READING PASSAGE:
Bad things, it turns out. Instead of an overfitting problem, we now have a model selection problem - if we don't choose N_basis right, we won't converge to the right answer!

AUTO MODELING AND DETAILING
We really want to automate this model selection process, as scientists are too busy traveling the world and winning awards to babysit their award-winning scientific models. Luckily, there is a formula for calculating Bayesian model evidence - the model that maximizes this function should be the best choice! See the notes here (PDF) for more details, starting with slide 41.


         ${\large {\bf A} = {\bf S}_N^{-1} = \alpha {\bf I} + \beta {\bf \Phi}^T{\bf \Phi}}$
${\large {\bf m}_N = \beta{\bf A}^{-1}{\bf \Phi}^T{\bf t}}$
${\large E({\bf m}_N) = \frac{\beta}{2}||{\bf t}-{\bf \Phi}{\bf m}_N||^2+\frac{\alpha}{2}{\bf m}_N^T{\bf m}_N}$
${\large \ln p({\bf t}| \alpha, \beta) = \frac{M}{2}ln(\alpha)+\frac{N}{2}ln(\beta)-E({\bf m}_N) - \frac{1}{2}ln(| {\bf A} | ) - \frac{N}{2}ln(2\pi)}$

Approximations for $\alpha$ and $\beta$ are:
${\large \alpha = \frac{M}{2E_w({\bf m}_N)} = \frac{M}{{\bf w}^T{\bf w}}}$
${\large \beta = \frac{N}{2E_D({\bf m}_N)} = \frac{N}{\sum\limits^N_{n=1}\{t_n - {\bf w}^T\phi({\bf x}_n)\}^2}}$
By running each model, then computing the last equation (the model evidence function), we can see which model has the highest evidence of being correct. The full code for this calculation is listed below.
#!/usr/bin/python
import numpy as np
import matplotlib.pyplot as plot

N = 50.
noise_var = B = .2**2
lower_bound = lb = -5.
upper_bound = ub = 5.
xs = np.matrix(sorted((ub-lb)*np.random.rand(N)+lb)).T
xaxis = np.matrix(np.linspace(lb,ub,num=N)).T
w = np.array([1, -4, 1])
ys = w[0] + w[1]*xaxis + w[2]*np.square(xaxis)
t = w[0] + w[1]*xs + +w[2]*np.square(xs) + np.sqrt(B)*np.random.randn(N,1);

prior_alpha = 0.005 #Low precision initially
prior_beta = 0.005 #Low guess for noise var
max_N = 7 #Upper limit on model order
evidence = E = np.zeros(max_N)
f, axarr = plot.subplots(3)

TASK OBJECTIVE: Render this sentence from the passage on Bayesian model selection in Spanish: "By running each model, then computing the last equation (the model evidence function), we can see which model has the highest evidence of being correct."

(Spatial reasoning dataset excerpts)

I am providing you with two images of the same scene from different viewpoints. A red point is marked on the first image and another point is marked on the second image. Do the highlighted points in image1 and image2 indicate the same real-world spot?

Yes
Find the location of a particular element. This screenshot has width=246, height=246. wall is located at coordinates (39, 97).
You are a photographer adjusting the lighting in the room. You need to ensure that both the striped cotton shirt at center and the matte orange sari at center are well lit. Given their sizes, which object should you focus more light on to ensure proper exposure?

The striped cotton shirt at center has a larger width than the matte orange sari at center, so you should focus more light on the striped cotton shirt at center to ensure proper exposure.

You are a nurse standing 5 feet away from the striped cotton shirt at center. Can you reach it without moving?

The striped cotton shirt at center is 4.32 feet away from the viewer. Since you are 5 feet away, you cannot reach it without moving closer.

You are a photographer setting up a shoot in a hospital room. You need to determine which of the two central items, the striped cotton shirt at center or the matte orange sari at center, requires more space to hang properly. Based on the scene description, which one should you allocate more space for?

TASK RESPONSE: Al ejecutar cada modelo y luego calcular la última ecuación (la función de evidencia del modelo), podemos ver qué modelo tiene la mayor evidencia de ser correcto.